Born in Rotterdam in 1904, Willem de Kooning moved to the United States in 1926. Together with Gorky, Pollock, Rothko and Kline, he was one of the leading pioneers of Abstract Expressionism, which marked New York’s replacement of Paris as the world’s capital of art.
De Kooning lived the longest of that group of painters and produced the most, continuing to create surprisingly daring images into the 1980s. Active in a variety of genres including figure painting, the female nude and landscapes verging on complete abstraction, he developed many different styles, each deeply personal and at the same reflecting movements of great importance in 20th-century American culture.
De Kooning’s life, from embarking as a stowaway to the attainment of celebrity, repeats the classic American myth of the emigrant who crosses the ocean in search of a better life and experiences poverty, failure and success first-hand.
On the basis of a decade of research including hundreds of interviews and a series of previously unpublished letters and documents, Mark Stevens and Annalyn Swann offer the first major biography of this complex and romantic figure.
De Kooning. L’uomo, l’artista is a living and richly detailed portrait and reconstruction of the painter’s life from the difficult years of poverty, instability and often violent family life in Rotterdam, the scene of his academic training and initial employment in decorative art, to his arrival in the United States, where he fought doggedly to establish himself as an American artist during the Depression. His early years in the United States are marked by the influence of Gorky, another immigrant, who was not only his mentor but also the role model who inspired his willingness to sacrifice everything to art. It was not until 1948 that his first solo show at the Egan Gallery revealed his talent to critics like Rosenberg and Hess, who vied with one another to champion his work and recognized him as a charismatic leader of the New York School, which was just beginning to make an international impact.

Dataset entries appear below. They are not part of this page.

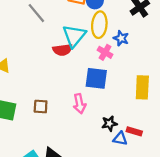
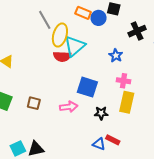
yellow ellipse: (99, 25) -> (60, 35), moved
pink cross: (105, 52) -> (124, 81), moved, turned -32
pink arrow: (79, 104) -> (69, 107), turned -96
black star: (109, 123) -> (101, 113), moved

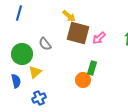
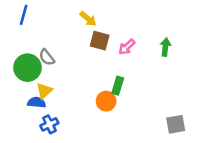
brown square: (78, 33) -> (100, 41), size x0.7
gray semicircle: (45, 44) -> (47, 57), moved
blue semicircle: (16, 81) -> (37, 102), moved, turned -72

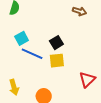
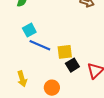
black square: (56, 43) -> (72, 65), moved

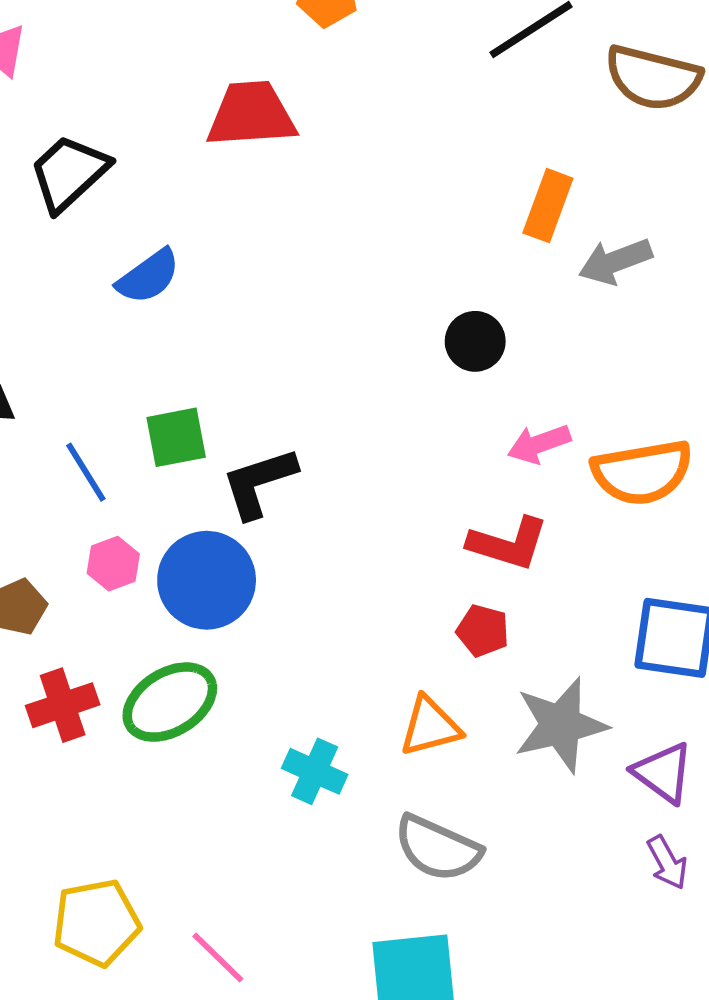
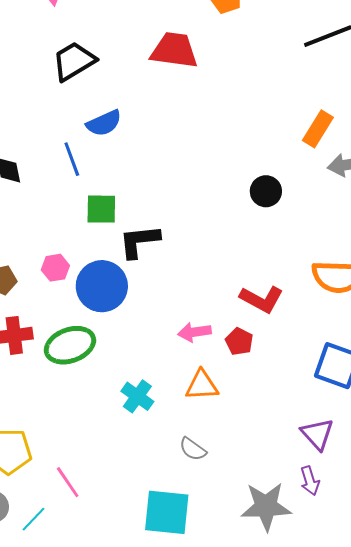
pink arrow: (539, 444) -> (194, 332), moved
blue line: (86, 472) -> (72, 159), moved
gray star: (561, 725) -> (266, 506), moved
gray semicircle: (438, 848) -> (193, 449), size x0.6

His stormy marriage to Elaine Fried, another renowned figure in the world of art, reached its crisis in the late 1940s and early ’50s. At the peak of his fame, de Kooning was caught up in a self-destructive spiral to the point of personifying the new American myth of the man destroyed by his own success. He spent his days painting powerful abstract works and provocative female figures, and his nights haunting the Cedar Tavern, talking to friends like Franz Kline and Frank O’Hara, womanizing, drinking and roaming the streets.
In the 1960s, worn out by the feverish world of art and nearly destroyed by success, he retreated to the Springs on Long Island, where he painted an extraordinary series of lush pastorals followed by an vast body of haunting, ethereal late work. Until the end, afflicted by senile dementia, de Kooning remained the painter he had always been, spending the day in front of the canvas and never hesitating to destroy his creations in order to renew a constantly shifting style in accordance with his conviction that you have to change in order to stay the same.